BRITAIN has withdrawn a threat to enter Ecuador’s embassy in London to arrest WikiLeaks founder Julian Assange, President Rafael Correa says.
Ecuadorean President Rafael Correa said he believed his country had overcome a diplomatic spat with Britain over its threat to enter the Ecuadoran Embassy in London in order to arrest WikiLeaks founder Julian Assange.
“We believe that this unfortunate incident is over,” said Correa.”It was a mistake for the British Foreign Office to say that they would enter our embassy.”
“It’s good that the United Kingdom has given up its threat.
“Now we act as if we never received it. We must seek a mutually acceptable solution of the case of Julian Assange through dialogue.”
The president added that he was glad the two countries “were returning to the path of dialogue and were looking for a consensual solution without abandoning our principles.”
The 34-member Organisation of American States declared “solidarity and support” for Ecuador on Friday, rejecting “any attempt that might put at risk the inviolability of the premises of diplomatic missions”.
In an earlier interview with the British newspaper The Sunday Times, Correa said that the sex crime allegations against the WikiLeaks founder were “not a crime in Latin America” and had played no part in Quito’s decision to grant Assange asylum.
He also blasted the British government for its “contradictions” in wanting to extradite Assange to Sweden, when it did not extradite former Chilean dictator Augusto Pinochet after his 1998 arrest in London on an international arrest warrant issued by Spanish judge Baltasar Garzon, who is now heading Assange’s legal team.

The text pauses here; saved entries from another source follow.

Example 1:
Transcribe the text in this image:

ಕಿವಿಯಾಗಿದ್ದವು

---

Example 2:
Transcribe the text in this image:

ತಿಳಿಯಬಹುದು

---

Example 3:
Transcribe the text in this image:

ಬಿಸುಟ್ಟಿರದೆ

“The crimes that Assange is accused of, they would not be crimes in 90 to 95 percent of the planet,” Correa told the newspaper.
“Not to use a condom in an act between a couple, this is not a crime in Latin America.

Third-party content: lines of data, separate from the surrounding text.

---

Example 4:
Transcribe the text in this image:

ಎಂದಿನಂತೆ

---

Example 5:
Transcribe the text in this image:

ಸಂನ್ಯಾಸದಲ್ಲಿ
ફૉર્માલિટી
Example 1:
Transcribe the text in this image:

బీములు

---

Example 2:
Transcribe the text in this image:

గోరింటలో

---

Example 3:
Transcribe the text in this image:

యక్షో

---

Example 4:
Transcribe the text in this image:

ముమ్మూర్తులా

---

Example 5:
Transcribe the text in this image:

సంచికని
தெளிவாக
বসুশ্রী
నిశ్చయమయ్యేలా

“But I don’t want to get any more into this. This has been irrelevant to the decision taken by Ecuador.”
The 41-year-old Australian fears he would be passed on to the United States, which he enraged by releasing a vast cache of its confidential government files.
With Assange holed up in the Ecuadoran embassy in London, British Foreign Secretary William Hague pointed out to Quito an obscure 1987 law under which its police could enter the mission and extract Assange.

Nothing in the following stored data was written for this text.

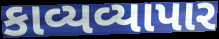
કાવ્યવ્યાપાર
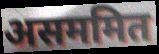
असममित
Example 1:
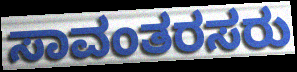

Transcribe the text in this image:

ಸಾವಂತರಸರು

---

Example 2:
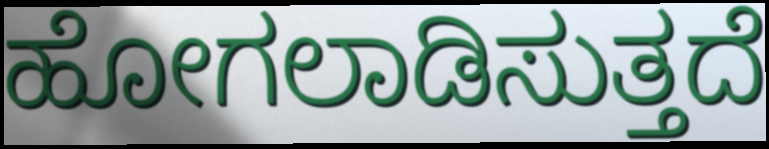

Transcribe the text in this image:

British Prime Minister David Cameron “must be really angry with his foreign minister”, Correa said.
“Because, besides the rudeness and the discourtesy, the intolerable threat this was, it was a huge diplomatic blunder.”
Correa added: “Britain supported Augusto Pinochet unconditionally.
“And they let him go, they didn’t extradite him on humanitarian grounds, whereas they want to extradite Julian Assange for not using a condom, for the love of God.
“These are grave contradictions.”
Assange is facing rape and sexual assault allegations from two women from Stockholm.
Having exhausted all his legal options in Britain to avoid extradition to Sweden, he walked into the Ecuadoran embassy on June 19 and claimed asylum.